Ce roman c’est l’histoire de Tibi la blanche et de ses deux compères, Issa qui veut devenir styliste et Neurone qui a un temps d’avance en cours au lycée et un avenir (doré) tout tracé dans l’entreprise de son père. Tout se passe dans la banlieue de Dakar, peu de temps avant les résultats du bac. Les lycéens commencent à se faire des films sur l’avenir, mais commencent aussi à voir leurs amitiés chamboulées par cet avenir justement. Chacun va alors prendre un chemin de gré ou non, à commencer par Tibi qui souhaite étudier en France, mais qui va se rendre compte que les choses ne vont pas être si simples. Issa de son côté ne jure que par les marabouts et il veut se faire un nom dans le monde de la mode et compte bien ne pas y renoncer malgré des résultats scolaires tout juste. Neurone enfin, ultra privilégié à la base, se rend compte que son parcours tout tracé va l’éloigner de son trio et notamment de Tibi, alors qu’il n’a des yeux que pour elle. Hadrien Bels à travers une langue rythmée et imagée, dresse les portraits d’une jeunesse Dakaroise contemporaine. C’est un plaisir de retrouver le ton de l’auteur comme dans « Cinq dans tes yeux ». Les dialogues ne sont pas en reste et sonnent juste. On découvre l’envers du décor et l’histoire du Sénégal, notamment un passé colonial qui laisse des traces. Un bouquin qui offre la photographie d’une jeunesse sénégalaise avec beaucoup de réalisme.

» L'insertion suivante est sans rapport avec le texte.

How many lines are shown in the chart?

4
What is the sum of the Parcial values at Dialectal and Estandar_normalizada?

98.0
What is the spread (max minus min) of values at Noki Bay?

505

Tibi la blanche, ed. L’Iconoclaste, 20 euros, 256 pages.

Fief / David Lopez

Une troupe de potes et des vies qui s’écoulent. Un roman marquant.

« Fief » au risque de répéter ce qui a été dit et redit lors de sa sortie est avant tout un roman avec une langue travaillée, qui marque. La langue d’un auteur qui a trouvé sa plume et qui décrit avec beaucoup de justesse les vies de jeunes marginaux vivant en banlieue. Ni dans une très grande ville, ni dans une campagne perdue. On rencontre Jonas et ses potes, on découvre leurs quotidiens et on les suit du club de boxe aux soirées plus ou moins galères en passant par les souvenirs de leurs enfances. Comme dans le roman récent de Diaty Diallo, David Lopez s’attarde sur ses jeunes sans jugement ni pathos. Il y a un réalisme et une vraie atmosphère qui se dégage de ce roman, l’intrigue n’est pas l’enjeu. On visualise tout de suite les scènes et en même temps on sent que l’auteur n’est pas dénué d’empathie pour ses personnages, notamment Jonas le roi de l’esquive, le personnage principal. « Fief » est une belle découverte.

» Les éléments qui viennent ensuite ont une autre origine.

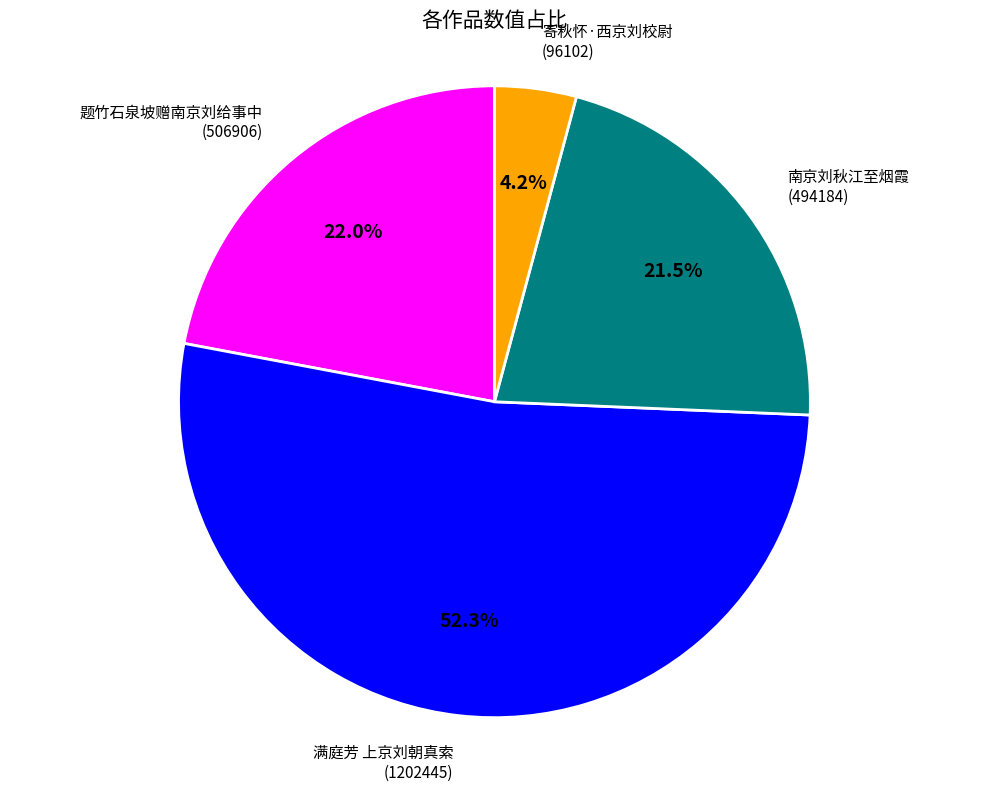

The 寄秋怀·西京刘校尉 slice represents 16% of the pie. True or false?

False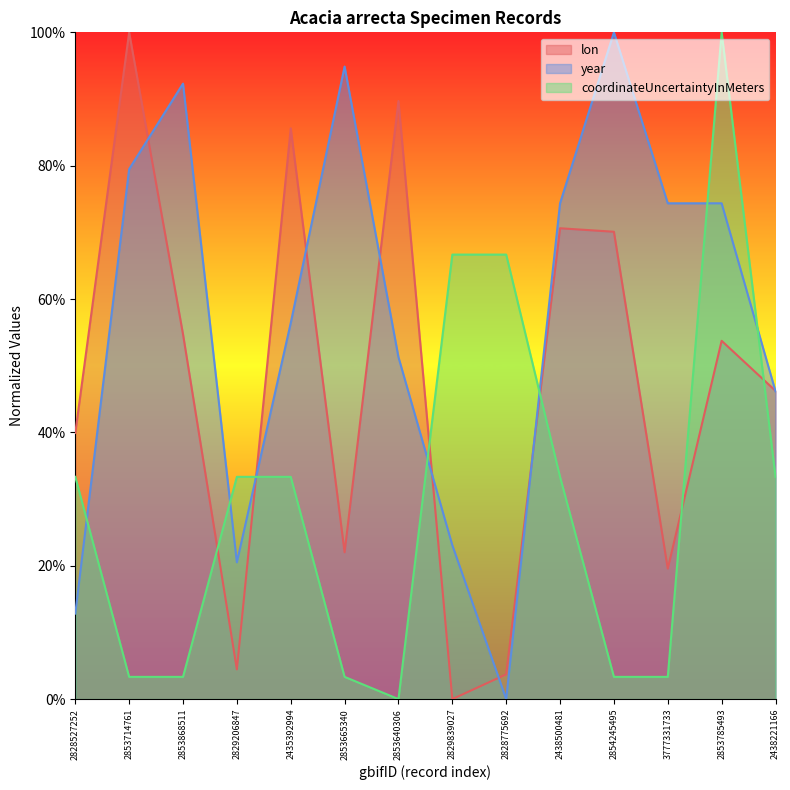

List the series in order of their peak value, highest first.

lon, year, coordinateUncertaintyInMeters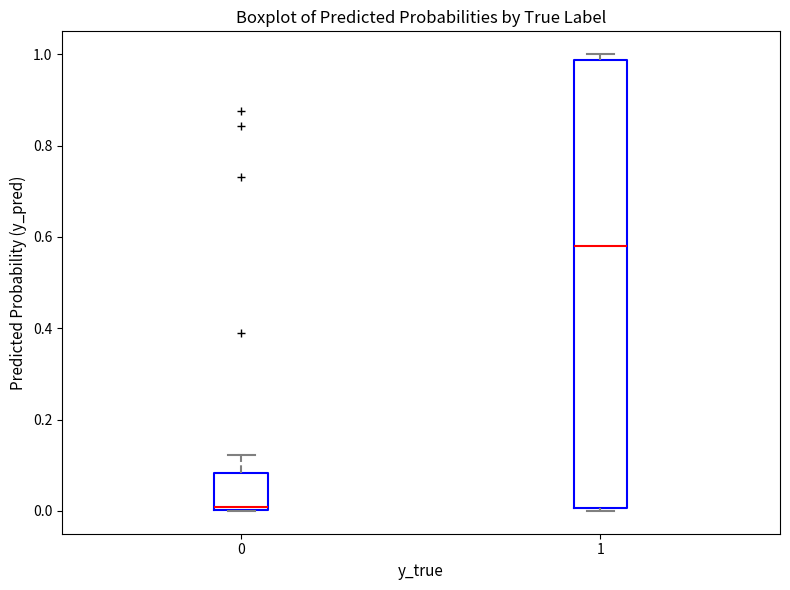

Which box is the tallest, from its lower edge to its upper edge?

1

extrait : « Alors que nous ce sont des bleus, des poumons encrassés et quelques neurones qu’on sème sur un chemin qui ne fait rien d’autre que tracer une boucle. »

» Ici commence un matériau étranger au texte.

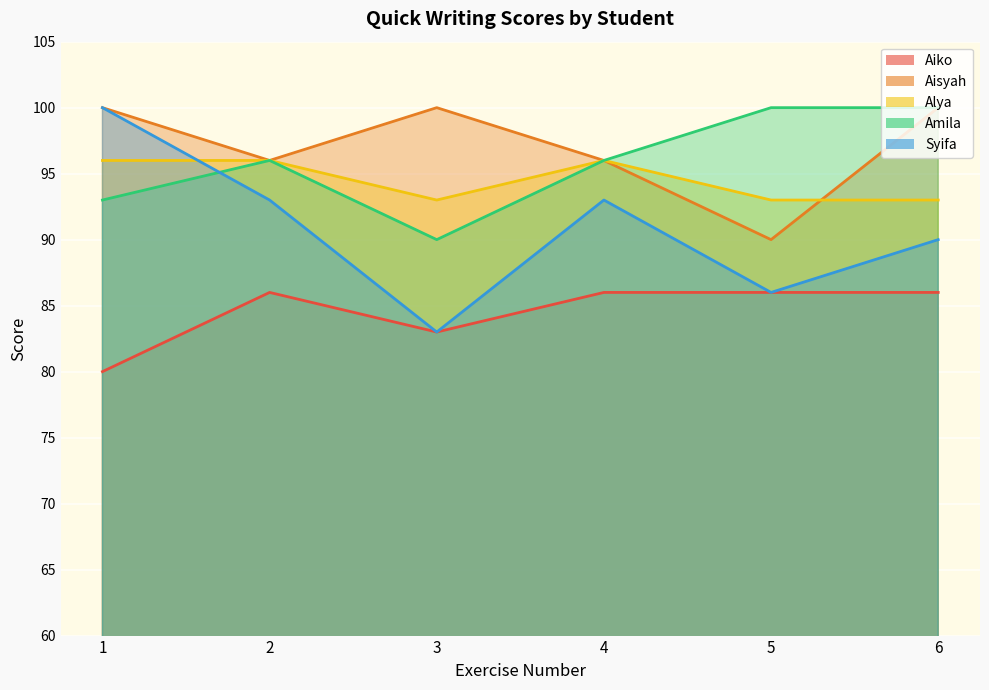

What is the highest value of the Amila series?

100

Fief, ed. Points, 7,60 euros, 240 pages.

Nickel Boys / Colson Whitehead

Une maison de correction en Floride dans les 60’s devient le sombre reflet de la société ségrégationniste américaine.

Colson Whitehead s’inspire d’une histoire vraie pour mettre en scène une maison de correction appelée la Nickel Academy. Un établissement qui « remet les hommes dans le droit chemin ». La population réserve aux noirs un traitement tout particulier dans la Floride ségrégationniste des années 60, et la Nickel Academy ne fait pas exception. A l’intérieur même de la maison de correction, les traitements entre les blancs et les noirs sont différents. De son côté, le jeune Elwood Curtis réussit sa scolarité et tout en s’inspirant des discours de Martin Luther King, se dirige à son rythme vers l’université pour la suite de ses études afin de continuer ses réflexions. Malheureusement les choses vont rapidement se compliquer lorsqu’il est victime d’une erreur judiciaire qui l’envoie dans la Nickel Academy. Ces espoirs douchés, il tente de survivre dans un endroit qui fait subir les pires atrocités à ses pensionnaires. Il y rencontre Turner, un autre résident avec qui il va se lier d’amitié dans cet enfer.

Ce roman est porté par le très beau personnage d’Elwood, doté d’une capacité de résilience hors norme et qui tente de garder sa dignité malgré le racisme qu’il subit et qui règne dans l’État de Floride. C’est aussi un roman sur une amitié forte entre Turner et Elwood, qui ne sont pas toujours d’accord sur les façons d’agir mais qui se soutiennent. Colson Whitehead écrit une fiction qui remue et qui lève le voile sur une face cachée de l’Amérique.

Nickel Boys, ed. Le livre de poche, 7,40 euros, 264 pages.